L'annuncio giunge due giorni dopo la decisione del Cip (Comitato internazionale paralimpico) di autorizzare sei atleti russi e quattro bielorussi a prender parte alle Paralimpiadi Milano Cortina (dal 6 al 15 marzo) sotto le proprie bandiere, mettendo dunque fine all'esclusione dei due Paesi che era in vigore dal febbraio 2022, quando Mosca invase l'Ucraina col sostegno di Minsk.

Russia e Bielorussia erano state escluse dalle Paralimpiadi nel 2022 ma poi furono autorizzate a prender parte ai Giochi di Parigi del 2024 ma sotto bandiera neutrale. Martedì l'Ucraina aveva definito ‘scandalosa’ la reintroduzione degli atleti russi e bielorussi alle Paralimpiadi, e i suoi responsabili avevano annunciato il boicottaggio degli appuntamenti ufficiali in programma a Milano e Cortina nelle prossime settimane. L'intera delegazione ucraina sarà dunque assente alla cerimonia d'apertura, così come il commissario europeo dello sport Glenn Micallef, anch'egli oppostosi alla decisione.
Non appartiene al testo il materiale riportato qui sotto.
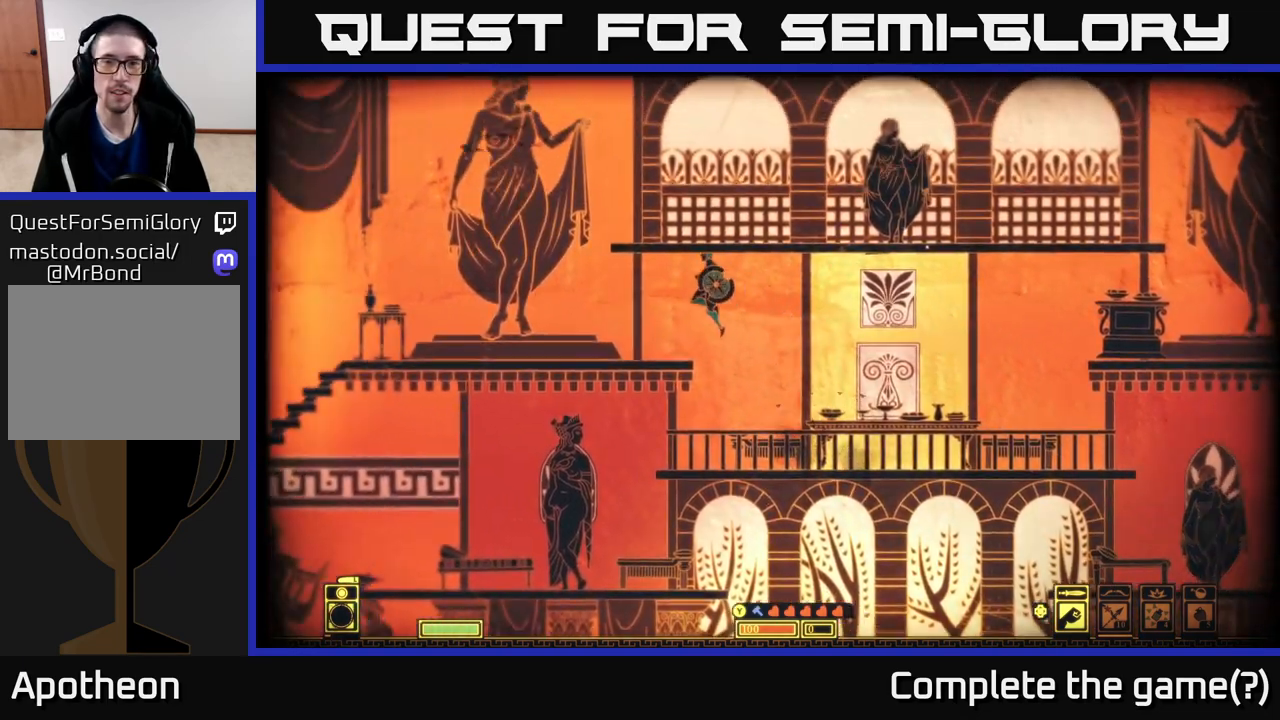
{"buttons": [], "left_stick": "left", "right_stick": "center", "events": []}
Il Comitato paralimpico ucraino ha inoltre sottolineato che... ‘né i russi né i bielorussi hanno seguito alcun processo di qualificazione per ottenere le licenze per poter prender parte ai Giochi’. I 10 dieci paratleti in questione dispongono infatti di una wild-card concessa dal Cip. Il presidente del Comitato paralimpico ucraino Valeriy Sushkevych ha comunque confermato che i suoi atleti non boicotteranno i Giochi a livello agonistico. L'Ucraina aveva fra l'altro terminato al secondo posto nel medagliere nelle ultime Paralimpiadi 4 anni fa a Pechino.